By 1981, The Triffids won a public radio station competition and as first prize made their debut single Stand Up / Farmers Never Visit Nightclubs. It was released in July that year and the band began to think beyond the Nullarbor. The following year came the more interesting 4-track EP Reverie and the group made their first forays to Sydney and Melbourne. Another single, Spanish Blue really marked the group as a major talent, but the line-up had still not settled.
In 1983, Perth-born bassist Martyn P Casey stabilised the bass position. After moving to Melbourne, they signed with Mushroom records subsidiary White and released a four-track EP, Bad Timing. As their song said, “It was a hell of a summer”. They left Mushroom, recruited another West Australian, Jill Birt, to finally permanently fill the keyboard position, and moved to Sydney.

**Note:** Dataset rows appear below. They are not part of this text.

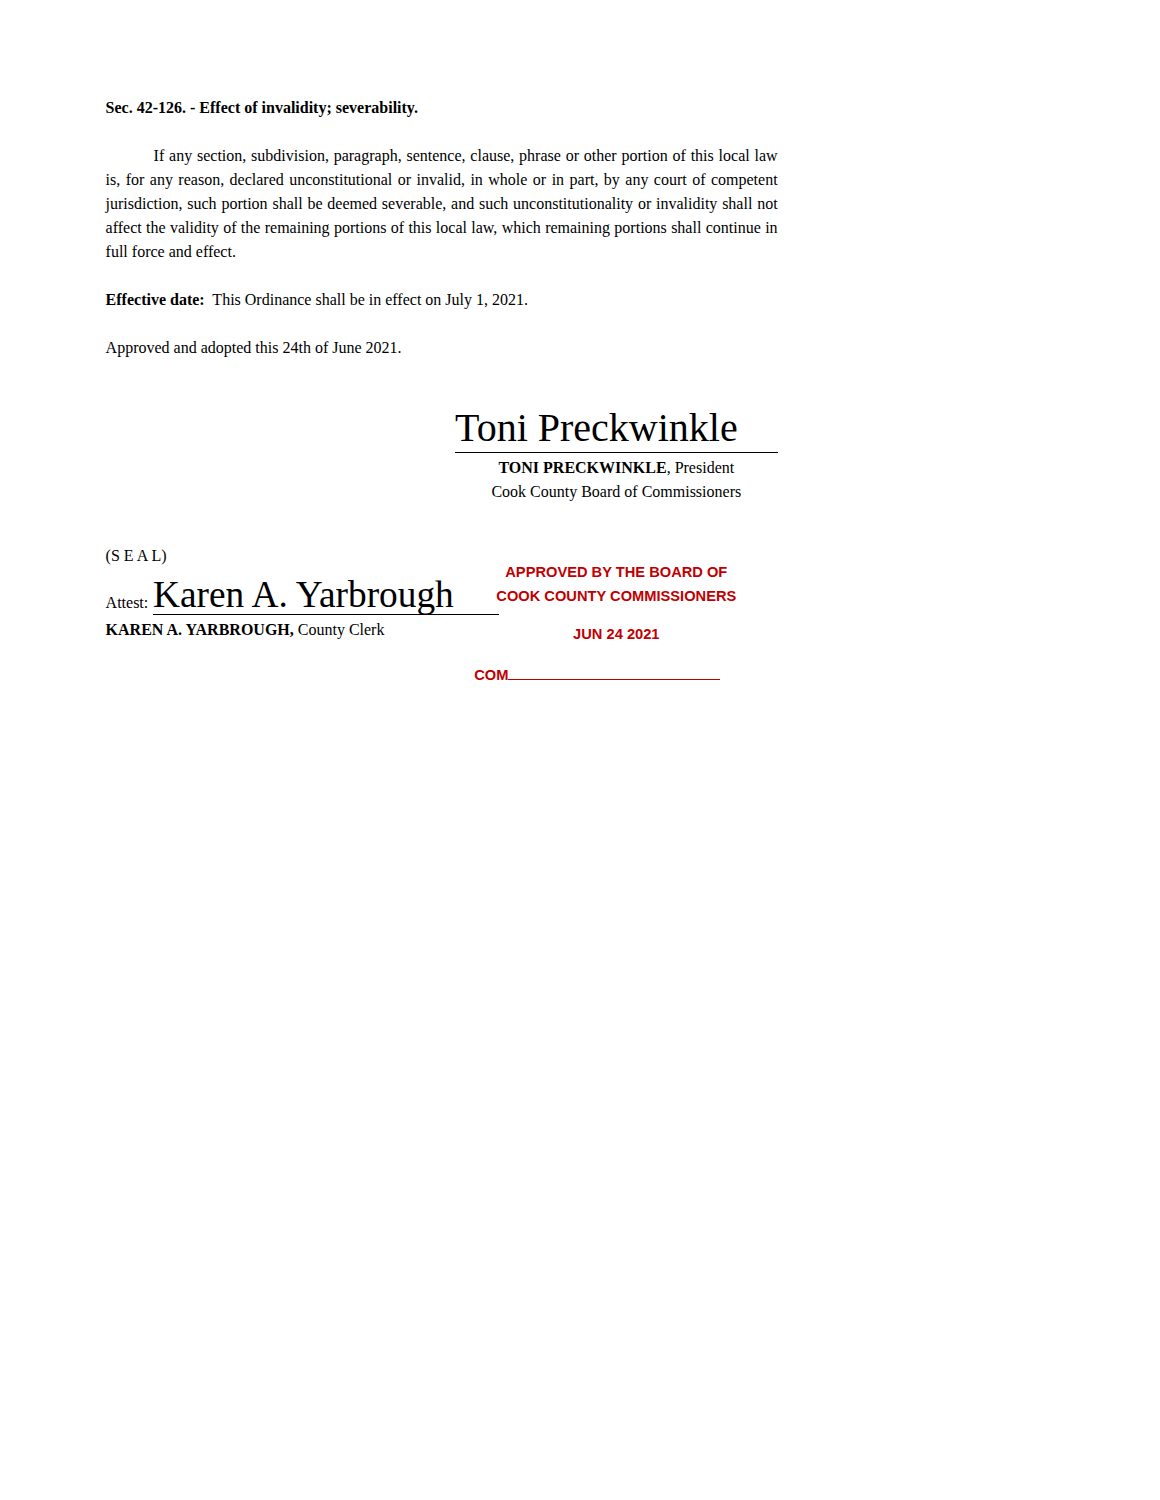Sec. 42-126. - Effect of invalidity; severability.
If any section, subdivision, paragraph, sentence, clause, phrase or other portion of this local law is, for any reason, declared unconstitutional or invalid, in whole or in part, by any court of competent jurisdiction, such portion shall be deemed severable, and such unconstitutionality or invalidity shall not affect the validity of the remaining portions of this local law, which remaining portions shall continue in full force and effect.
Effective date: This Ordinance shall be in effect on July 1, 2021.
Approved and adopted this 24th of June 2021.
Toni Preckwinkle
TONI PRECKWINKLE, President
Cook County Board of Commissioners
(S E A L)
Attest:
Karen A. Yarbrough
KAREN A. YARBROUGH, County Clerk
APPROVED BY THE BOARD OF
COOK COUNTY COMMISSIONERS
JUN 24 2021
COM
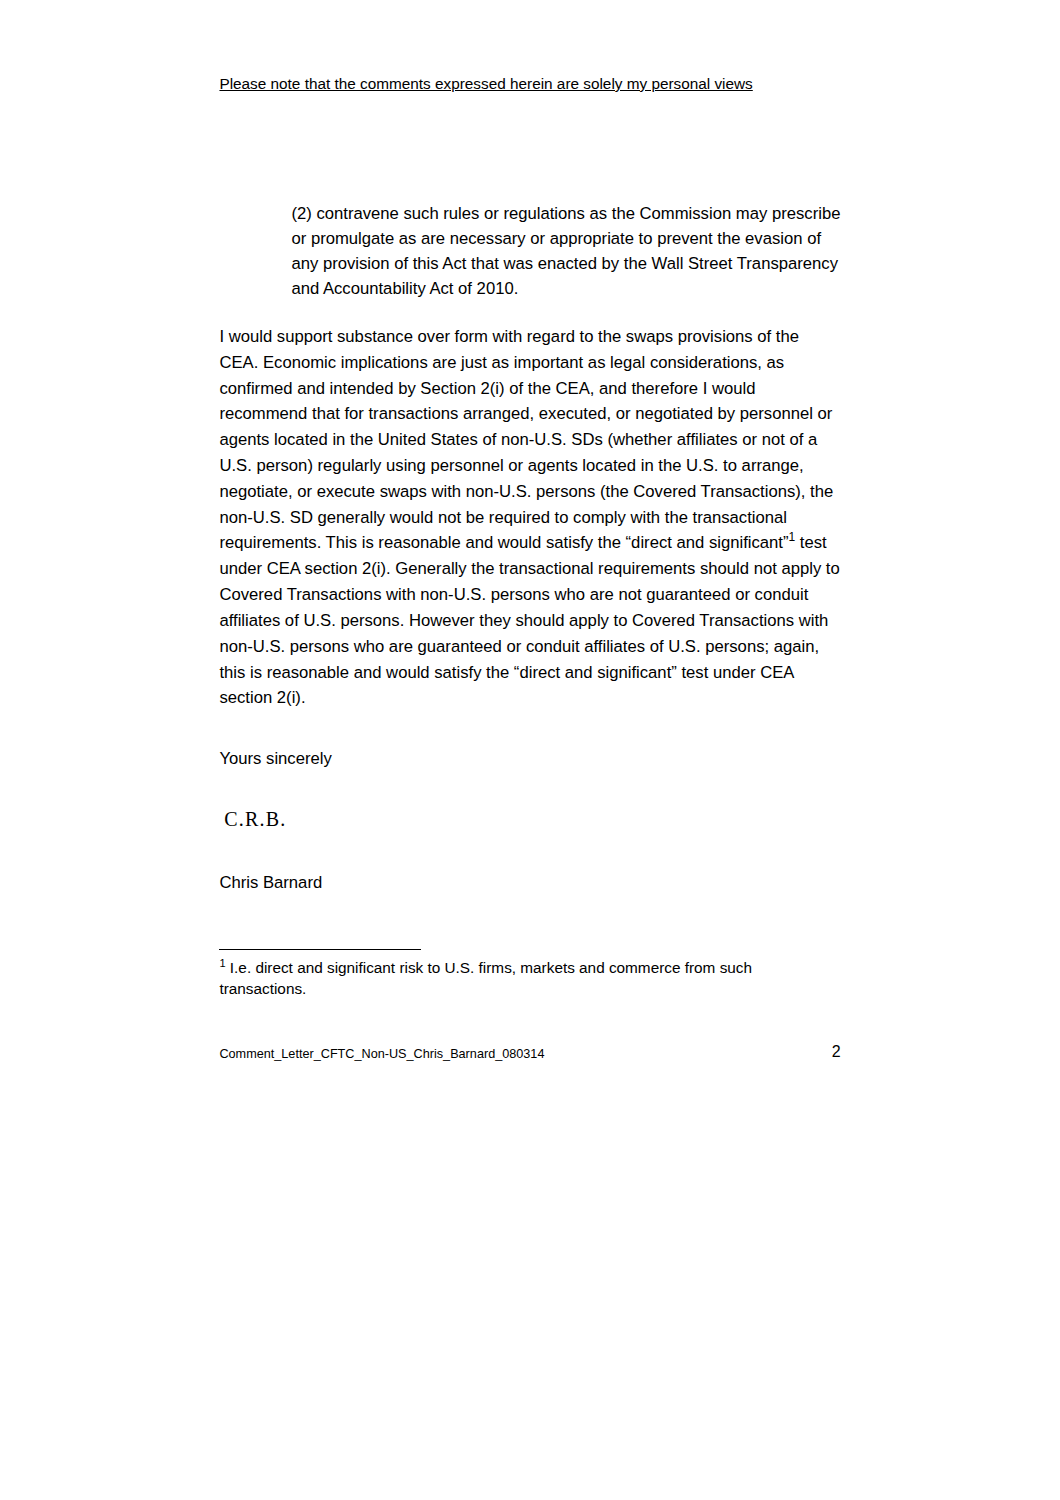Please note that the comments expressed herein are solely my personal views
(2) contravene such rules or regulations as the Commission may prescribe or promulgate as are necessary or appropriate to prevent the evasion of any provision of this Act that was enacted by the Wall Street Transparency and Accountability Act of 2010.
I would support substance over form with regard to the swaps provisions of the CEA. Economic implications are just as important as legal considerations, as confirmed and intended by Section 2(i) of the CEA, and therefore I would recommend that for transactions arranged, executed, or negotiated by personnel or agents located in the United States of non-U.S. SDs (whether affiliates or not of a U.S. person) regularly using personnel or agents located in the U.S. to arrange, negotiate, or execute swaps with non-U.S. persons (the Covered Transactions), the non-U.S. SD generally would not be required to comply with the transactional requirements. This is reasonable and would satisfy the “direct and significant”1 test under CEA section 2(i). Generally the transactional requirements should not apply to Covered Transactions with non-U.S. persons who are not guaranteed or conduit affiliates of U.S. persons. However they should apply to Covered Transactions with non-U.S. persons who are guaranteed or conduit affiliates of U.S. persons; again, this is reasonable and would satisfy the “direct and significant” test under CEA section 2(i).
Yours sincerely
C.R.B.
Chris Barnard
1 I.e. direct and significant risk to U.S. firms, markets and commerce from such transactions.
Comment_Letter_CFTC_Non-US_Chris_Barnard_080314 2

David McComb refused to confine himself to a pigeonhole
Undaunted by a lack of interest from the music industry they scraped together the budget for an album. Treeless Plain, their first full-length long player was recorded in 12 midnight-to-dawn sessions in a tiny studio on Sydney’s Northern Beaches. It was released in the spring of 1983, to unanimous critical acclaim. The band had a tough, muscular rock sound that betrayed a country and blues influence. David McComb’s songwriting had matured to the point where he was going weight-for-age against his con temporaries such as Paul Kelly and Nick Cave. The album boasted classic tracks such as Red Pony and My Baby Thinks She’s A Train.
The album was released through indie distributor Hot Records to strong sales. The Triffids continued their relentless touring and for many months held down midnight-to-dawn residency at the infamous Sydney Trade Union Club.
In early 1984 the Triffids made their first foray to the UK. Friends, the Go-Betweens, gave the band their first show in the UK and they were soon taken to the heart of the UK music press. Major labels were also courting the group.
In January of 1985 The Triffids became the first Australian band to be featured on the cover of the New Musical Express as the paper declared that to the “The Year of The Triffids”. The band existed in London in the company of other expatriate Australians – Nick Cave and the Bad Seeds, Dave Graney’s Moodists, the Go-Betweens – eking out a living. European tours were popular with these bands largely because Continental promoters provided hot meals.
Impatient at protracted record-company negotiations, the band scraped together the budget for another album. They had enough cash to record ten songs, which McComb conceived as a concept album about love. The album Born Sandy Devotional is a masterpiece in every sense of the word. With “Evil” Graham Lee aboard on pedal steel guitar the group created a “high, wide” sound that was intricately textured. Producer Gil Norton who had worked with Echo and the Bunnymen began his production career, which was later to include the Pixies, on this LP. McComb’s songwriting had taken another leap forward and the album contains the single Wide Open Road amongst nine other gems.
Born Sandy Devotional was unanimously acknowledged as a milestone. Mushroom came back to the fold and licensed the album for Australian and New Zealand. The band returned to Australia to participate in the Australian Made tour at the invitation of Michael Hutchence. While on a short break in Perth that summer they repaired to the McComb property outside Perth and recorded the country/folk In the Pines on a portable 8-track recorder.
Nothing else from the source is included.